Anadolu Ajansı’nın (AA) Resmi Gazete’de yer alan karardan aktardığına göre, başvuran kişinin 1995’te babası, 2007’de eşi vefat etti. Babasından annesine, eşinden de kendisine farklı kanunlar kapsamında ölüm aylığı bağlandı. 2009’da annesinin ölümü üzerine Sosyal Güvenlik Kurumu’na (SGK) başvuran kişinin talebi kabul edildi ve babasından da ölüm aylığı bağlandı.
SGK 2014’te, babasından kalan ölüm aylığının hata sonucu başvurucuya bağlandığını ileri sürerek iptal etti ve 24 taksitte ödenmesini talep etti.
Başvurucunun söz konusu miktarı ödemesi için açılan dava Elazığ İş Mahkemesi tarafından reddedildi.
Kararın istinafa taşınması üzerine Gaziantep Bölge Adliye Mahkemesi 10. Hukuk Dairesi, 2017’de davayı faiz talebi yönünden reddetti, maaş ödemeleri yönünden ise iadesine hükmetti. Dairenin kararında, yürürlükteki kanunlar kapsamında kişiye ikinci maaşın bağlanamayacağı ifade edildi.
Başvurucu, daire tarafından yasal düzenlemelerin yanlış yorumlanarak hatalı, Yargıtay 21. Hukuk Dairesi ile Hukuk Genel Kurulu kararlarına da aykırı sonuca varıldığını ileri sürdü.
SGK’nın aynı durumda bulunan başka bir kişi hakkında açılan davada verilen ret kararının Yargıtay tarafından bozulduğunu belirten başvurucu, büyük bir ekonomik külfet altında kaldığını savunarak AYM’ye bireysel başvuru yaptı.
Başvuruyu değerlendiren Yüksek Mahkeme, başvurucunun mülkiyet hakkının ihlal edildiğine hükmetti.
AYM kararında, Anayasa’nın 35. maddesinde mülkiyet hakkının tanımlandığına, yapılan başvurunun da bu kapsamda değerlendirilmesi gerektiğine işaret edildi. Kararda, SGK tarafından başvurucuya yapılan ödemelerin geri istenmesinin mülkiyet hakkına müdahale anlamını taşıdığı belirtildi.
Başvurucuya eşinden 506, babasından ise 1479 sayılı Kanun kapsamında maaş bağlandığı aktarılan kararda, 2003’te 1479 sayılı Kanun’a eklenen 46. madde gereğince farklı kanunlara tabi iki ayrı ölüm aylığı bağlanmasına engel bulunmadığı kaydedildi.

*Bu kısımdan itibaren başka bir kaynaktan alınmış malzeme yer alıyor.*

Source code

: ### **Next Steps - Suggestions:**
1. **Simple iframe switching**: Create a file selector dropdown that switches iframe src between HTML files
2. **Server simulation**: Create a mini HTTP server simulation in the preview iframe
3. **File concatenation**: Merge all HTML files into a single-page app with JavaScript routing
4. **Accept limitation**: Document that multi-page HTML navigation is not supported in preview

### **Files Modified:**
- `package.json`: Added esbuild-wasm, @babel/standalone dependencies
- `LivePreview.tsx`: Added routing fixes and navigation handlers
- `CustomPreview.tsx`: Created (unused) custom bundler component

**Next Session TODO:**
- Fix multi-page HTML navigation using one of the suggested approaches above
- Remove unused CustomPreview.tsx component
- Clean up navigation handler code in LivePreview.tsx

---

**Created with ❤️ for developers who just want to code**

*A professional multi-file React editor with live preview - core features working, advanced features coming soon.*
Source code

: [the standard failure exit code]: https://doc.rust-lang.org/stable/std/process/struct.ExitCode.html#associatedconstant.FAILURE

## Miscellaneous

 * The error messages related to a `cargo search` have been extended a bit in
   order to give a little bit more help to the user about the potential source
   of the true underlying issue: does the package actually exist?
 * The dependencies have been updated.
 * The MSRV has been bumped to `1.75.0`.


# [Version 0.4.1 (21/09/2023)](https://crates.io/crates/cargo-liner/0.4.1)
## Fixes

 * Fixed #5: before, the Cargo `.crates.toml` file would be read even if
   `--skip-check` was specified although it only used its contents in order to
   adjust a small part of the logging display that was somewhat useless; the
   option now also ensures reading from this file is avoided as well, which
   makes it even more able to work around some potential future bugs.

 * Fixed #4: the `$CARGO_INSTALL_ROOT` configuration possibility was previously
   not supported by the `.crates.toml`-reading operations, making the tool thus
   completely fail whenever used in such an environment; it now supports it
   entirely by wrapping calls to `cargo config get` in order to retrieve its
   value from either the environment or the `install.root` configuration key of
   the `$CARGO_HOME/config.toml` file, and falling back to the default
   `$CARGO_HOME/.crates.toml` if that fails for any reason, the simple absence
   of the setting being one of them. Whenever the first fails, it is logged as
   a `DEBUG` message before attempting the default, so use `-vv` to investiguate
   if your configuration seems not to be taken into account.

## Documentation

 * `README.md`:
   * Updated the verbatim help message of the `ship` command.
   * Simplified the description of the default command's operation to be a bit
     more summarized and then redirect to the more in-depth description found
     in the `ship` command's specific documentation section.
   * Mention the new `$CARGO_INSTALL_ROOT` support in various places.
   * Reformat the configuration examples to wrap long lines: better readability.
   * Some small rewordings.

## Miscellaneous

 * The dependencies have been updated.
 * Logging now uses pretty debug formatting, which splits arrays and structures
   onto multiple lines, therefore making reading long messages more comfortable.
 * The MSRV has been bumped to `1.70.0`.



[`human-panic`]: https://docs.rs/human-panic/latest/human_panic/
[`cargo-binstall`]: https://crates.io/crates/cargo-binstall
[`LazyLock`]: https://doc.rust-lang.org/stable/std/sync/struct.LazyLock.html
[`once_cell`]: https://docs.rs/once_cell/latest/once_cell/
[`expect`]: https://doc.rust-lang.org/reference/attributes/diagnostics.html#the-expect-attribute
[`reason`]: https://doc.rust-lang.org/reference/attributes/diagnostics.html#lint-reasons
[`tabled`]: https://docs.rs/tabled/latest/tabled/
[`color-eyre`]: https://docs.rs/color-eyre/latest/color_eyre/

Başvurucunun ikinci ölüm aylığını hak edip edemeyeceği hususunda 1479 sayılı Kanun’da yer verilen hükümlerin uygulayıcı durumundaki SGK ve yargı mercilerince farklı yorumlanabildiği ifade edilen kararda, SGK’nın 2 Eylül 2017’deki genel yazısıyla önceki uygulamasının tam aksi yönde işlem yaptığı tespitine yer verildi.
Kararda ayrıca, yeniden yargılama yapılarak ihlalin sonuçlarının ortadan kaldırılması için kararın ilgili mahkemelere gönderilmesi kararlaştırıldı.